====== Entries provided
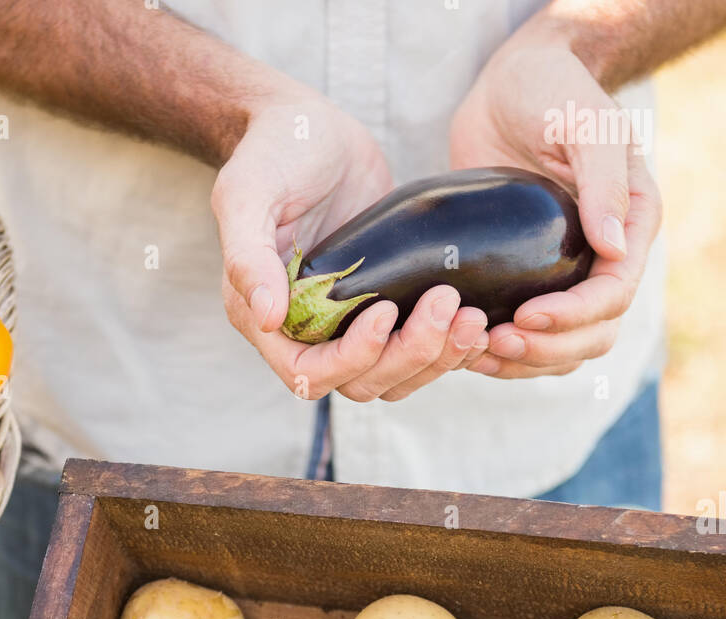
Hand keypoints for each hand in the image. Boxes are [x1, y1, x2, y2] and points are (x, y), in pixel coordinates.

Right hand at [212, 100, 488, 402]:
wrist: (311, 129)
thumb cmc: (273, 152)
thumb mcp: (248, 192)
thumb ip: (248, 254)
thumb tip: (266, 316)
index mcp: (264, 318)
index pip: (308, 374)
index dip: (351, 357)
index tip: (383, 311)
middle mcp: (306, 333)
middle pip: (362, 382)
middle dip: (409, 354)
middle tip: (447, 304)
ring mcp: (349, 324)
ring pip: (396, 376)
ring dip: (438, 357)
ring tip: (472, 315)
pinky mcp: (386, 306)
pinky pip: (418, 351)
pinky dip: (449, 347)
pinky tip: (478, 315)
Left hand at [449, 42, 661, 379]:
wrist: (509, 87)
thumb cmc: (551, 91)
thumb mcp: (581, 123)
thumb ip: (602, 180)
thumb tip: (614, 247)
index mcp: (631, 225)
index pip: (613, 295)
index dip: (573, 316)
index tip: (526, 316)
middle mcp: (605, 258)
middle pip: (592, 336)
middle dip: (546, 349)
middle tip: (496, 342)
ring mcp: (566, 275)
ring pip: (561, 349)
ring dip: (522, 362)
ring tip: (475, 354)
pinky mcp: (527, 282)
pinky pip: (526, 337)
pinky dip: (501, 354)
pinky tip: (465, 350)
============
====== Entries provided
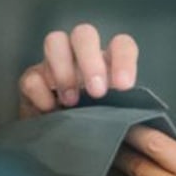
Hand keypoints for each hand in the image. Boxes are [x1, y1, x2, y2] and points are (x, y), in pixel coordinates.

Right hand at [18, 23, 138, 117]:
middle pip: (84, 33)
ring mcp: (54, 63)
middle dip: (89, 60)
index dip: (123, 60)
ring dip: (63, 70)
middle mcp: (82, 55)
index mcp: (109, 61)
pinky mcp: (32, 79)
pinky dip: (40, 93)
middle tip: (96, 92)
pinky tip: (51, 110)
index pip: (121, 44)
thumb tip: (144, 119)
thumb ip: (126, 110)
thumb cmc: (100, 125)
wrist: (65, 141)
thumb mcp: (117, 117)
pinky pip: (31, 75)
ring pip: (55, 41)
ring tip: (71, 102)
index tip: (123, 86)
============
Every line above that includes the string "hand" needs to be copied.

Hand keypoints for each hand in the image. Boxes are [x1, y1, x2, y2] and points are (x, y), in pixel coordinates.
Right hand at [212, 100, 488, 402]:
Left hand at [449, 42, 661, 379]:
Hand keypoints for each hand in the image. Boxes are [x1, y1, x2, y2] and points are (x, y), in pixel coordinates.
Right hand at [18, 23, 138, 117]:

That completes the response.